Rep. Mel Myler (D-Contoocook) and Rep. Gary Richardson (D-Hopkinton) sponsored HB 1147, a 2014 bill that would allow schools to advertise. It was ruled inexpedient to legislate in the House.
Many legislators are sponsoring 2015 bills to adjust state funding for schools.
Sen. Jeb Bradley is sponsoring CACR 3, a 2015 constitutional amendment to give the legislature more power over school funding.
Rep. Rick Ladd is the primary sponsor of HB 218, a 2015 bill that provides an additional $675 in state education funding per pupil who does not test at the proficient level or above in the math portion of the state assessment. Right now the additional $675 goes to students who are not proficient in reading. The Department of Education says this bill would increase state costs next year by roughly $250,000.
Rep. Peter Hansen was the primary sponsor of HB 444, a 2015 bill that exempts from the assessment of school district taxes any person who has paid school taxes and resided in New Hampshire for at least 36 consecutive years. The House killed the bill in March.

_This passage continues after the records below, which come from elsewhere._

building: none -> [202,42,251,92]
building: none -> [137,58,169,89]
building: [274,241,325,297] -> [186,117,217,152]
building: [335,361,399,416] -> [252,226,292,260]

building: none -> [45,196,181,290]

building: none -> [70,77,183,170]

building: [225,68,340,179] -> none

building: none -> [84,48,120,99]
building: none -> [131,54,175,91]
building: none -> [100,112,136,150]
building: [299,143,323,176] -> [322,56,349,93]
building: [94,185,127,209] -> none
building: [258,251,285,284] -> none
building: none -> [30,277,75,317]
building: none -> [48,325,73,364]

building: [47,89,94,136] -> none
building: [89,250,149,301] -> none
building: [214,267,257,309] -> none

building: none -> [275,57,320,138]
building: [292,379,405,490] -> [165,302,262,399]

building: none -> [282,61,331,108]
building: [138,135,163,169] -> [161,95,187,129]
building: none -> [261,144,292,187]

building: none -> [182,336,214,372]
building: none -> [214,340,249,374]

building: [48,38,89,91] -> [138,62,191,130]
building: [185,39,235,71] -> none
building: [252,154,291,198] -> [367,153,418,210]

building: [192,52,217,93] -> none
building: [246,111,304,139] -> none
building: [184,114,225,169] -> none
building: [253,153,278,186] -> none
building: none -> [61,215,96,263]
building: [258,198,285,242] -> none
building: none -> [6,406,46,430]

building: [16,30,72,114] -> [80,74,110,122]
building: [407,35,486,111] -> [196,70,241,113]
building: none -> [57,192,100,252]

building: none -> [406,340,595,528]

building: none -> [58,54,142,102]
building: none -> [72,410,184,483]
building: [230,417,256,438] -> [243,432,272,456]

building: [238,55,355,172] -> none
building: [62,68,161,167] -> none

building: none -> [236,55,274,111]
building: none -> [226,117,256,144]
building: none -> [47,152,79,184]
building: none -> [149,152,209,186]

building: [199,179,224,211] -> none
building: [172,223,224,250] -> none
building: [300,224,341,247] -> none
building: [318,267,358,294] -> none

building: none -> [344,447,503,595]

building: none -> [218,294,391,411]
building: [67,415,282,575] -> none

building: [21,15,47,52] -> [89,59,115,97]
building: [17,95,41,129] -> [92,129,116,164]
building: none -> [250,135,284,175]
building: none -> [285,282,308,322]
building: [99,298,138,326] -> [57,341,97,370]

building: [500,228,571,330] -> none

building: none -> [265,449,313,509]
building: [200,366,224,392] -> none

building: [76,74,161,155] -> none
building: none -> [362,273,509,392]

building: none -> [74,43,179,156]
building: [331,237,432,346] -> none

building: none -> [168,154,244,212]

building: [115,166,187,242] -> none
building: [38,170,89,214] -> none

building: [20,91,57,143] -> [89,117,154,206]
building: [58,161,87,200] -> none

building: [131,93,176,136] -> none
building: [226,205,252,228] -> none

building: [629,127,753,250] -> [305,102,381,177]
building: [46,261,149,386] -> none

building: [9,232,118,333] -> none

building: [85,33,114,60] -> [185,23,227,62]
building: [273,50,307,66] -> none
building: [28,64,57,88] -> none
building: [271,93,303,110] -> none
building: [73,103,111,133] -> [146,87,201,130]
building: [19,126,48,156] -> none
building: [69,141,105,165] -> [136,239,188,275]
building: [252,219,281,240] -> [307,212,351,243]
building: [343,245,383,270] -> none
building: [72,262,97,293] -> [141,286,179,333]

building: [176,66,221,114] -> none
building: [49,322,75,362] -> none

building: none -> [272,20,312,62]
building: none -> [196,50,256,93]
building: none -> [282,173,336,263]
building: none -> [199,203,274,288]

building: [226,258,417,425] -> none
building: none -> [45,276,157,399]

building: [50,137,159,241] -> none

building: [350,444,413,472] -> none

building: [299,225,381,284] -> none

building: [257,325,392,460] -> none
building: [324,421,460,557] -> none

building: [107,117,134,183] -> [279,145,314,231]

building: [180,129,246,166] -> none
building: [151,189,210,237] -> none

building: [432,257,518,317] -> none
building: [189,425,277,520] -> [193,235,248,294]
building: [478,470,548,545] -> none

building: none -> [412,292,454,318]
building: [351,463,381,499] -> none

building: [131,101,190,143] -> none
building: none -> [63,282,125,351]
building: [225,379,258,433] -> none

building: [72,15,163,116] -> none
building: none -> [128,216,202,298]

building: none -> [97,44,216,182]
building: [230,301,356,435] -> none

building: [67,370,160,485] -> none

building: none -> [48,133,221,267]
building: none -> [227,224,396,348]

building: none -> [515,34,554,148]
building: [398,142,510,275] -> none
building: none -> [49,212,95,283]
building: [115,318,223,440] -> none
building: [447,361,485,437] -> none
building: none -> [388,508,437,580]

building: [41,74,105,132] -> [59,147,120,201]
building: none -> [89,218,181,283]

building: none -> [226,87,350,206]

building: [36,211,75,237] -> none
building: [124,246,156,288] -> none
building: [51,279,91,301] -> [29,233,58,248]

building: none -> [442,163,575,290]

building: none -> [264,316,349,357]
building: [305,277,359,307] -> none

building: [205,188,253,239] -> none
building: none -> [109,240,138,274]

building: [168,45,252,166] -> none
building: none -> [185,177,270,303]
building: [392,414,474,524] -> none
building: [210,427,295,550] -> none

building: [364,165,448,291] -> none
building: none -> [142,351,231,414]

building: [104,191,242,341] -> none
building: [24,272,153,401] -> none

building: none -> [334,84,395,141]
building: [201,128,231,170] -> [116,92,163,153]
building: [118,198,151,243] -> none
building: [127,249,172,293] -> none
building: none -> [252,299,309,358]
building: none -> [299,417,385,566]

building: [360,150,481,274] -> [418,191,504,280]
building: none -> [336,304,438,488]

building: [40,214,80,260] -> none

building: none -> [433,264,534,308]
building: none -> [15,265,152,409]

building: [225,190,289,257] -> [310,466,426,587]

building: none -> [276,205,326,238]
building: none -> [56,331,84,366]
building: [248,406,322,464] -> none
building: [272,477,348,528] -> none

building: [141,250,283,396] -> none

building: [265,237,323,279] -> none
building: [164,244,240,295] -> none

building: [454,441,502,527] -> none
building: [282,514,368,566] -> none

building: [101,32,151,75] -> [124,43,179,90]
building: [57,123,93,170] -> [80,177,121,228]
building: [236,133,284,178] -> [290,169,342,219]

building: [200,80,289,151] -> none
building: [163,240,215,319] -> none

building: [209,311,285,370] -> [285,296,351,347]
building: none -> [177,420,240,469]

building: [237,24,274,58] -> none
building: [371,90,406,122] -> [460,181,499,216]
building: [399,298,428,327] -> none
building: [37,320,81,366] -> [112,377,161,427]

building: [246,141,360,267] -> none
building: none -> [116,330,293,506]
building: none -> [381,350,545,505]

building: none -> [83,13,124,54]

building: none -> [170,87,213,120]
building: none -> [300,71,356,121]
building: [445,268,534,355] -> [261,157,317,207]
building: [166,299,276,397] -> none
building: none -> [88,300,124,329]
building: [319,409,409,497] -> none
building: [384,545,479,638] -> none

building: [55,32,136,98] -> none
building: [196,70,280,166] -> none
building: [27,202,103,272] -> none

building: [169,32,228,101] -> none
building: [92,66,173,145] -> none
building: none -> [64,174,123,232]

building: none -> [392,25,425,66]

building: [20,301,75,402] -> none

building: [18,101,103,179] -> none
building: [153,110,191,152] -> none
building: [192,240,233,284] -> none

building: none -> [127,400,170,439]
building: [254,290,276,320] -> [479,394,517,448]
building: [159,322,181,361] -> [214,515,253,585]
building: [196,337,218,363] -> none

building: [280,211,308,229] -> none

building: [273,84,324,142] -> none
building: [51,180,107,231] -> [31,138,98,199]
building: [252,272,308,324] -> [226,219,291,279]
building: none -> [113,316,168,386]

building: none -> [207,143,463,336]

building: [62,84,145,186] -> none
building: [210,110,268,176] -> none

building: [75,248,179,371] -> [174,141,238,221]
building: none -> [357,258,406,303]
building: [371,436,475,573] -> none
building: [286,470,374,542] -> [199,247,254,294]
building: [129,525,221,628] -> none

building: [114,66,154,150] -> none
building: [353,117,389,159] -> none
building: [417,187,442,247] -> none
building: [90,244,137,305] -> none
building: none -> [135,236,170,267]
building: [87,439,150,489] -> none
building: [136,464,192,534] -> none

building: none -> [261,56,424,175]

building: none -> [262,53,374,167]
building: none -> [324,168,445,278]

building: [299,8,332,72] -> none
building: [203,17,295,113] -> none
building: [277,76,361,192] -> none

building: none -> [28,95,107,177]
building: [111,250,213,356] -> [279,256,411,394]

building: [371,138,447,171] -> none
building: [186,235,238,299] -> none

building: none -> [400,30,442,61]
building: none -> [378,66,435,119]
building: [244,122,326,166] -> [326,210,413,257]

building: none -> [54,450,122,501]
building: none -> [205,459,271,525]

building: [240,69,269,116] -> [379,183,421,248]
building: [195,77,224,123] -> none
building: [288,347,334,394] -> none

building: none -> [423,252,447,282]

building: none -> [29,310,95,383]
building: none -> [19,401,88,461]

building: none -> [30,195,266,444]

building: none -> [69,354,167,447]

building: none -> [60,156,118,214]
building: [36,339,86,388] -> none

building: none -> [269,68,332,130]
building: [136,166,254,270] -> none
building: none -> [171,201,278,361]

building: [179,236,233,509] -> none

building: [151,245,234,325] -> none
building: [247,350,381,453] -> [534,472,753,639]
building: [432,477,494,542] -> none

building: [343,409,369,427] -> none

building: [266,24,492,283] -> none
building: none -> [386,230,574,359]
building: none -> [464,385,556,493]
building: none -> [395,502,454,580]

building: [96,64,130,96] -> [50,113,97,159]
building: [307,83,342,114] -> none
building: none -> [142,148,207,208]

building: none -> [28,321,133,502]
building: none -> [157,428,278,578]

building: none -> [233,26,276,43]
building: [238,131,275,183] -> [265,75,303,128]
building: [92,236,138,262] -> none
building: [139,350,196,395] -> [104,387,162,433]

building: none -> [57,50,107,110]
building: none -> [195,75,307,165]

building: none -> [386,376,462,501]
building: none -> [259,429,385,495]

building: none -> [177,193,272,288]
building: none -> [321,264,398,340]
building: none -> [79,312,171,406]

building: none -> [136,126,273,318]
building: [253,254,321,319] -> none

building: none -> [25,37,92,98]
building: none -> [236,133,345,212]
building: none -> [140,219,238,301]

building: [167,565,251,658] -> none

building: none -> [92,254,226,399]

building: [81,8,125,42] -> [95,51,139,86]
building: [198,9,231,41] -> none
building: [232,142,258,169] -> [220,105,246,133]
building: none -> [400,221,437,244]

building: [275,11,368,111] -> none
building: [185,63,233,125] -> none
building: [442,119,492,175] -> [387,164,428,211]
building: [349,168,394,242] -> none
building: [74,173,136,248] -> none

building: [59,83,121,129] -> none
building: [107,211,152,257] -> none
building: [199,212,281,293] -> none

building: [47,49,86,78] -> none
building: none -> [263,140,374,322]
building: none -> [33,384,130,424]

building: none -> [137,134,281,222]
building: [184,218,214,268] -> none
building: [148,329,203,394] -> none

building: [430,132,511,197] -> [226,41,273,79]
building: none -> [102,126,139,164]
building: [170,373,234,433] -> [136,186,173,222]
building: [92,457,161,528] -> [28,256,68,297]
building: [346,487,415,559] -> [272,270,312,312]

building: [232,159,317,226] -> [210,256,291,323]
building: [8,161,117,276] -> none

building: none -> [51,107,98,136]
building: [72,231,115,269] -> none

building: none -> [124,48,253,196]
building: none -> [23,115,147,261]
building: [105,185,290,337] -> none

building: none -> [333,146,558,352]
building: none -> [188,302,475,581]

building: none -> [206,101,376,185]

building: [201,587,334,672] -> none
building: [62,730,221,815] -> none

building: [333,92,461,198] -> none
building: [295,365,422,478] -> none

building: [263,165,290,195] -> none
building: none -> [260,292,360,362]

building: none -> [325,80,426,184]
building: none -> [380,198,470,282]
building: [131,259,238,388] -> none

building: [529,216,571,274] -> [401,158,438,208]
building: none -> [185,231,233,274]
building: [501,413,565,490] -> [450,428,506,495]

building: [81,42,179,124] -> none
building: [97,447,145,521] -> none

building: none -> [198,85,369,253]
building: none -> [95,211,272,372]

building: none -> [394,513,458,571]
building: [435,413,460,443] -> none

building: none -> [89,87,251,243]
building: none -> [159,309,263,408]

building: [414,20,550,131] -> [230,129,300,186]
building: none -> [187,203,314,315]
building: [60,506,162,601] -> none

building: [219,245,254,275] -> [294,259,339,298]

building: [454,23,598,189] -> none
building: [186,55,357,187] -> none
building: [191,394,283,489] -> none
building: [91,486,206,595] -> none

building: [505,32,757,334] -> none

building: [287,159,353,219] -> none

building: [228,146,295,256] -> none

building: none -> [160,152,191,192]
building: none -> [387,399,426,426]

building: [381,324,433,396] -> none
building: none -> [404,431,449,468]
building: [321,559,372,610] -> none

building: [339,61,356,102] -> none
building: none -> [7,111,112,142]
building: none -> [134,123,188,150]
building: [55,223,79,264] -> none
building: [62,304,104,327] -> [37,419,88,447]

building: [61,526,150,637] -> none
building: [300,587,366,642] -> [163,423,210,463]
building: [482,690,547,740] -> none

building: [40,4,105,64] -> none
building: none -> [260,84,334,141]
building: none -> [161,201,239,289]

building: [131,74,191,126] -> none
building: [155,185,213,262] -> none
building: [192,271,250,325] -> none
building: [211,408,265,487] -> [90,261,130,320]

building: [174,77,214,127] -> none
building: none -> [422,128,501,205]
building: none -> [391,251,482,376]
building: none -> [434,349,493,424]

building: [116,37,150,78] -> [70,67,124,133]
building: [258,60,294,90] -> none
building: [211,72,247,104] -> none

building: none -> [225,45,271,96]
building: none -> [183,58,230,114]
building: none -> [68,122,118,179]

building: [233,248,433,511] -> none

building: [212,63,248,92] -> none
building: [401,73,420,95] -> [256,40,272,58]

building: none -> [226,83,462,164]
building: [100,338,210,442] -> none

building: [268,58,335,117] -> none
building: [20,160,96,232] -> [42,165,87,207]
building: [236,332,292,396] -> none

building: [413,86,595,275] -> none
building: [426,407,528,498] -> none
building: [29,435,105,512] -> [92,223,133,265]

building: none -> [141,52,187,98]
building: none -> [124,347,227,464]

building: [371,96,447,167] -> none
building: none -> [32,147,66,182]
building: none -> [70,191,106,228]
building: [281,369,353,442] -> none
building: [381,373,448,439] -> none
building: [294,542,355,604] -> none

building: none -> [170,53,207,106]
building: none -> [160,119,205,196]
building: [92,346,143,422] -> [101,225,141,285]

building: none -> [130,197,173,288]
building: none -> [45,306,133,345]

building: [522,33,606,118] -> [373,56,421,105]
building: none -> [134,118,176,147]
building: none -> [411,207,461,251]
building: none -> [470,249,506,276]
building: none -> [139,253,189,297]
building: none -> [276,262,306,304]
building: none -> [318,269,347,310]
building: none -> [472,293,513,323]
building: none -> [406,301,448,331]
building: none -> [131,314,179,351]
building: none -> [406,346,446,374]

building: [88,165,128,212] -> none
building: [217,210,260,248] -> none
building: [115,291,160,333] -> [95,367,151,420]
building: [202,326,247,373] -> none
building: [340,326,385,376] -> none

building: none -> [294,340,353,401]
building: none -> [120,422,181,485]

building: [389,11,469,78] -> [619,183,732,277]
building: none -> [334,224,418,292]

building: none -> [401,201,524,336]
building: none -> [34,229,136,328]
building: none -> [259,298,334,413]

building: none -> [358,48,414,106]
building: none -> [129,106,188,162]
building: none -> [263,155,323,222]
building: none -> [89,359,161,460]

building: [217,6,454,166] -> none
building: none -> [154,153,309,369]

Rep. David Bates is the primary sponsor of HB 562, a 2015 that makes several changes to the law governing the distribution of state funds to schools. For example, this bill eliminates stabilization grants for municipalities whose Statewide Education Property Tax (SWEPT) exceeds the total calculated cost of an adequate education.
Rep. Kenneth Weyler is the primary sponsor of HB 563, a 2015 bill that provides that funding for chartered public school pupils shall be based on 50% of the most recently available statewide average cost per pupil for public school pupils. Based on the current average cost per pupil, this would roughly double funding for charter school students.
Rep. Michael Brewster is the primary sponsor of HB 623, which uses tobacco tax and tobacco settlement funds to reduce the education property tax.
Rep. Dan McGuire is the primary sponsor of HB 630, which allows video lottery machines in establishments with a liquor license, and uses funds from the video lottery machines to offset the education property tax.
Rep. Gilman Shattuck was the primary sponsor of HB 680, which makes various changes to the laws governing the statewide education property tax. In particular, this bill establishes the rate of the statewide education tax at $8 per 1,000 of the value of taxable property and transfers the authority to collect the education property tax from the municipalities to the Department of Revenue Administration. This bill establishes a homestead exemption from the education property tax for the first $250,000 of assessed value of homestead property. The bill also requires an annual transfer of $150,000,000 from the education trust fund to the general fund. The House killed that bill in March.
Sen. Nancy Stiles is the primary sponsor of SB 227, a 2015 bill that makes various changes to the method of calculating, distributing, and reporting education grants to municipalities, and repeals the provisions relating to differentiated aid.
Sen. David Watters was the primary sponsor of SB 228, a 2015 bill that increases education grants for municipalities, increases funding for pupils attending full-day kindergarten programs, and decreases stabilization grants to municipalities which have less than the state average number of pupils receiving a free or reduced price lunch. The Department of Education estimates this bill will increase state education trust fund expenditures and local revenues by $2,105,715 in 2016. The Senate tabled the bill in March.